It looks like a small white canvas hanging on your wall. There are no bright screens, no flashing lights. And yet, using radio waves with 1/1000th the power of your wi-fi signal, it can peer through your walls and track your movements–all without literally seeing you, as an invasive camera might.
Called WiGait, it’s the result of research led by MIT’s Computer Science and Artificial Intelligence Laboratory (CSAIL), a combination of hardware and software algorithms that have been in iterative development since 2015.
“The vision, really, is that the future of homes will be health aware,” says professor Dina Katabi. “Today you have a smoke detector in your home, but you don’t have a health emergency detector. You really want that. That’s more important.”
Katabi’s team is starting by measuring a metric most of us might not think about, but that doctors have called “the sixth vital sign:” Gait velocity. The simple measurement of how fast you walk, coupled with your stride length, gives doctors a tangible measure of elderly mobility, along with complications stemming from diseases like Parkinson’s and Alzheimer’s. Gait velocity can be the canary in the coal mine for decreasing cardiac and cognitive health, but the problem is, it’s measured by a doctor watching the patient walk with a stopwatch in hand–and only every few months or each year a patient might visit the office.
There have been attempts to decouple elderly mobility from the doctor’s office, of course. But they all come with trade-offs in accuracy or domestic UX. As PhD student Zachary Kabelac explains, the Fitbit measures footfalls, but it can’t see stride length–which is guesstimated by someone’s age and height (essentially negating the Fitbit’s ability to track gait velocity). Meanwhile, Microsoft and others have experimented with the Kinect depth-sensing camera as a means to track the movement of someone around their home.
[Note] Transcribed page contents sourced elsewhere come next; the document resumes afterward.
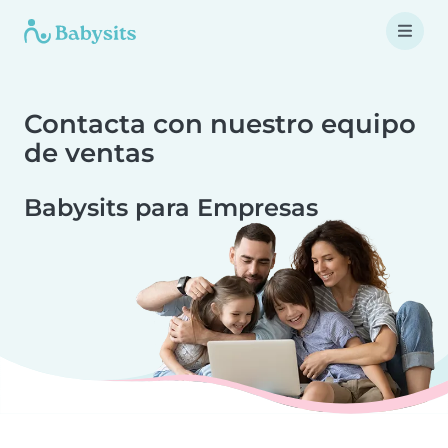
Contacta con nuestro equipo
de ventas
Babysits para Empresas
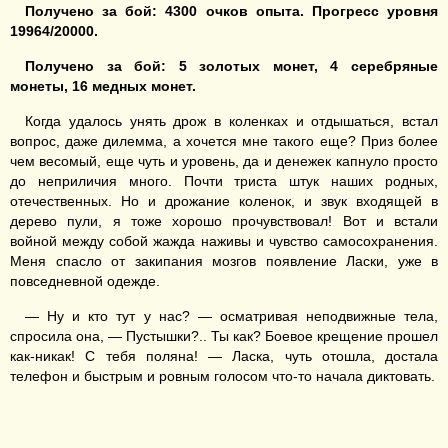
Получено за бой: 4300 очков опыта. Прогресс уровня
199
6
4/20000.
Получено за бой: 5 золотых монет, 4 серебряные
монеты, 16 медных монет.
Когда удалось унять дрож в коленках и отдышаться, встал
вопрос, даже дилемма, а хочется мне такого еще? Приз более
чем весомый, еще чуть и уровень, да и денежек капнуло просто
до неприличия много. Почти триста штук наших родных,
отечественных. Но и дрожание коленок, и звук входящей в
дерево пули, я тоже хорошо прочувствовал! Вот и встали
войной между собой жажда наживы и чувство самосохранения.
Меня спасло от закипания мозгов появление Ласки, уже в
повседневной одежде.
— Ну и кто тут у нас? — осматривая неподвижные тела,
спросила она, — Пустышки?.. Ты как? Боевое крещение прошел
как-никак! С тебя поляна! — Ласка, чуть отошла, достала
телефон и быстрым и ровным голосом что-то начала диктовать.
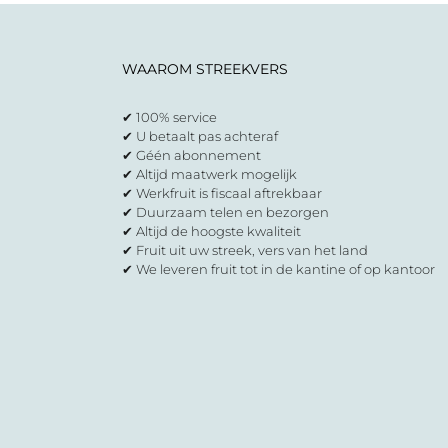
WAAROM STREEKVERS
✔ 100% service
✔ U betaalt pas achteraf
✔ Géén abonnement
✔ Altijd maatwerk mogelijk
✔ Werkfruit is fiscaal aftrekbaar
✔ Duurzaam telen en bezorgen
✔ Altijd de hoogste kwaliteit
✔ Fruit uit uw streek, vers van het land
✔ We leveren fruit tot in de kantine of op kantoor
But the Kinect is a camera–one that can take deep and intimate images of your body–which has historically led to a lot of privacy concerns and did with MIT’s polled subjects as well.
“We don’t create an image,” says Katabi of WiGait. “One of the main things we’re trying to avoid is being a camera or Kinect, and having a minimal amount of information. It’s not an image. You don’t get to see the person or discover something that could be personal. You can just track the movement–and even track it through walls.”
The WiGait essentially gets a deep but fuzzy portrait of your activity through hard measured numbers–not a portrait made of pixels–interpreted by an algorithm that uses this data to identify and quantify movements. Now, that algorithm can still conclude a lot, with the ability to distinguish between how you put away clothing and how you walk around a room, but it doesn’t actually have the fidelity to create clear pictures, and so it abstracts your body as a single locational dot during its own data collection process.
“Of course you can imagine doing [all sorts of] things with cameras and Kinect, but when we started talking to people about putting a Kinect in their home, hardly anyone accepted that,” says Katabi–adding later that Amazon’s new home camera was “alarming.”
But even without full vision, WiGait can track gait velocity with an 88.4% to 99.3% accuracy, following up to four people at a time. And it can even recognize when someone falls–giving it great potential as an emergency response system for a senior living alone.
The researchers plan to keep studying the technology with doctors and patients. However, in the future, there’s very little standing in the way of this domestic AI that tracks personal health non-invasively–and without trying to sell you something. As Katabi put it to me, “This is basically a radio. Radios are typically cheap. And if it’s mass produced, of course it would be the same cost as a consumer device.”